We are still resisting today, Marsalis said, when we embrace a crass commercial culture, cut funding for art and music in the public schools, and obsessively compare our test scores with other nations when we should be looking at what we need to nurture in ourselves.
After each of his concerts, regardless of the venue, people approach Marsalis, and “they all want to say the same thing. Bring us together,'” Marsalis said. And then: “Are we going to be all right?'”
“We all yearn for a new American mythology.”
And yet America already has a rich cultural and musical mythology, Marsalis said. He noted the similarities, rhythmically, between two emblematic Civil War tunes–the South’s “Dixie,” and the North’s “Battle Hymn of the Republic.” Then he played the battle hymn, in various renditions, which morphed from war song, to Mardi Gras march, to even the theme from Mickey Mouse.
From its inception, blues was rejected by the arbitrators of culture, among them “black preachers who railed against the blues, when the blues was coming out of every good singer in their choirs,” Marsalis said. Yet when played in places like New Orleans, by people like Dizzy Gillespie and Louis Armstrong, its power and symbolism could not be denied.
“And it was the blues, so the people danced with feeling,” Marsalis said. “And it was jazz, so they danced with feeling — and accuracy. And it was improvised, so they danced with feeling, accuracy, and abandon. You can’t ask for more than that.”
It was the music of black people, but also the music of Jews, Cajuns, and all others who called America home. “The urgency and speed of their music,” Marsalis said, “was also a declaration of independence, exclaiming, Now is the time.'”

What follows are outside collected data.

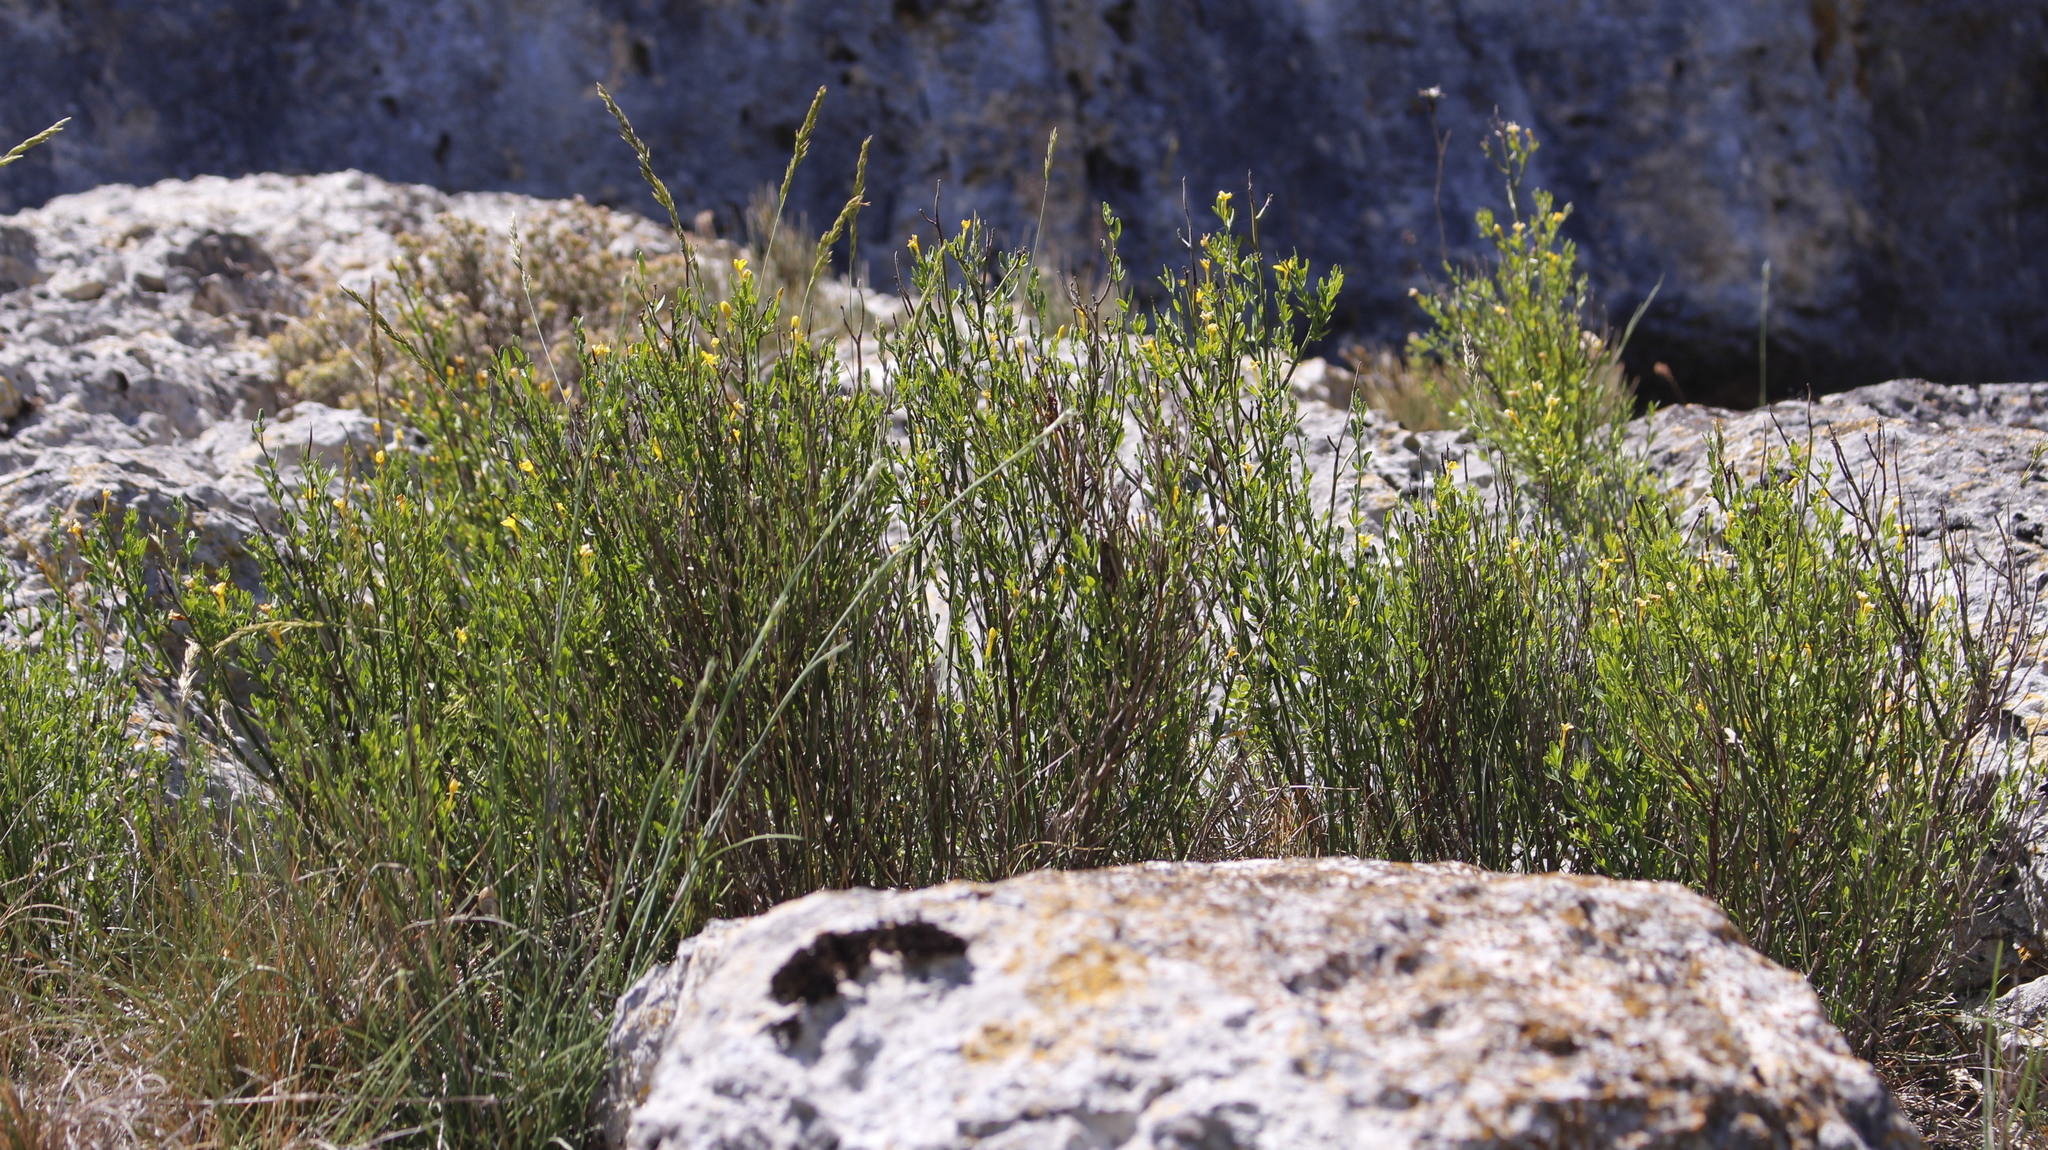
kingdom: Plantae
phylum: Tracheophyta
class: Magnoliopsida
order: Lamiales
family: Oleaceae
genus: Chrysojasminum
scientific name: Chrysojasminum fruticans
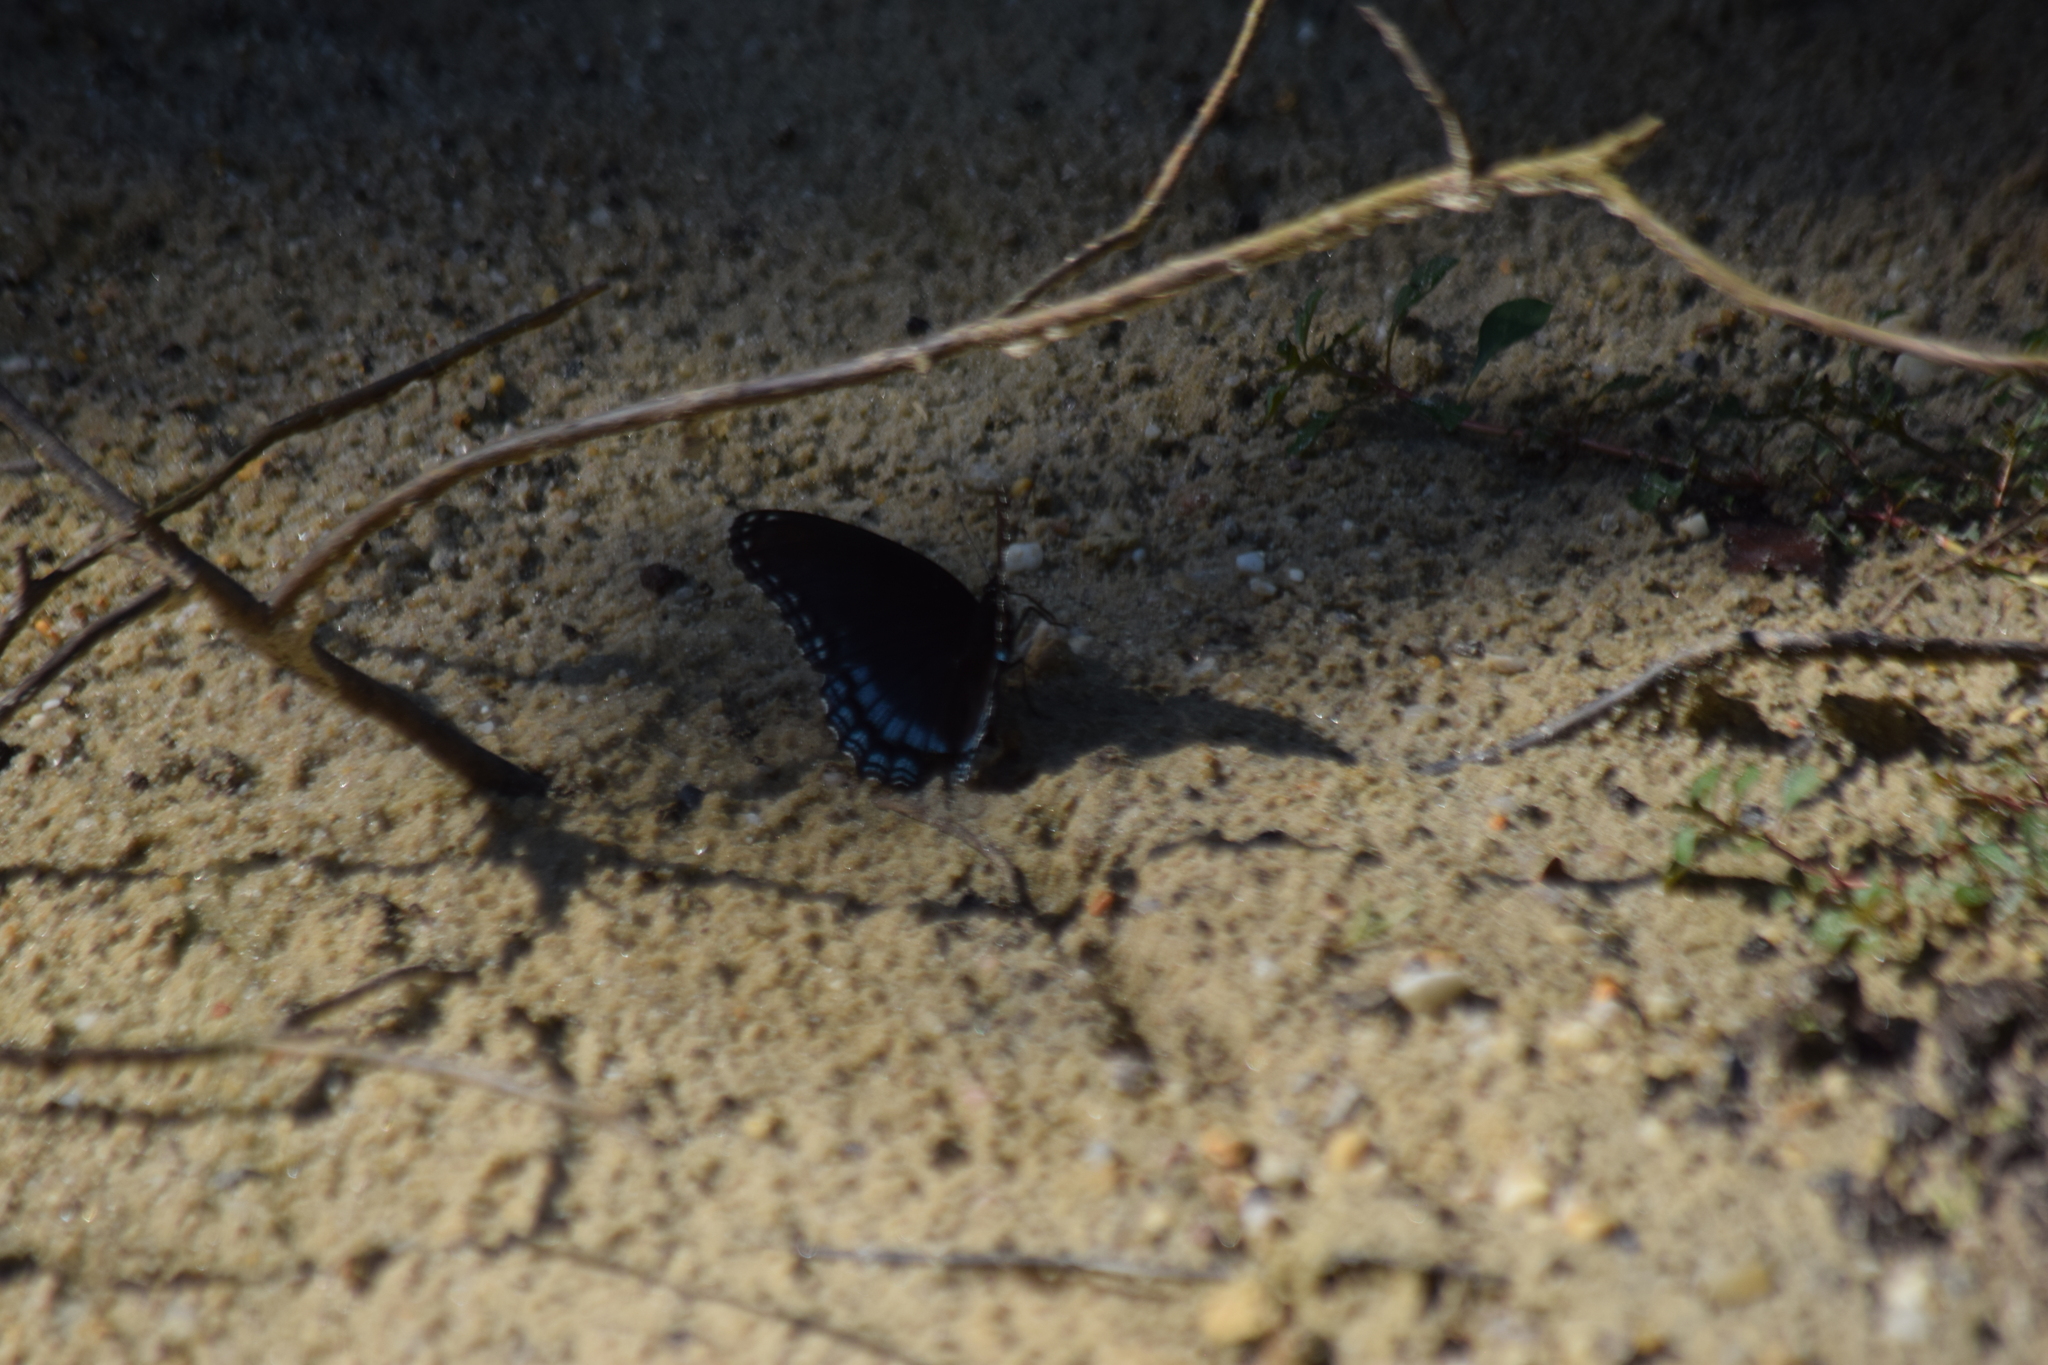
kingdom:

It was co-opted. Black slaves imitated their masters, and the minstrel show was born. Whites imitated black minstrels, and blacks imitated the whites, and on and on in farcical variations far removed from the original. But when the Fisk Jubilee Singers, a young African-American choir from a Southern college, toured Europe, there was neither the expected joking nor the minstrel show–and the people were amazed.
“They sang the purest pianissimo ever heard,” Marsalis said.
When the Beatles came to America in the 1960s in the so-called “British Invasion,” they were actually playing music whose roots and development lay in America. And while it was fine that they were playing this music, Marsalis said, somewhere in the process America had dissociated itself from its past.
To rediscover those roots is akin to looking frantically for your keys and then finding that you had been holding them all along.
“We need only look in our hand to have the keys that we’re seeking,” Marsalis said. “This is our story. This is our story.”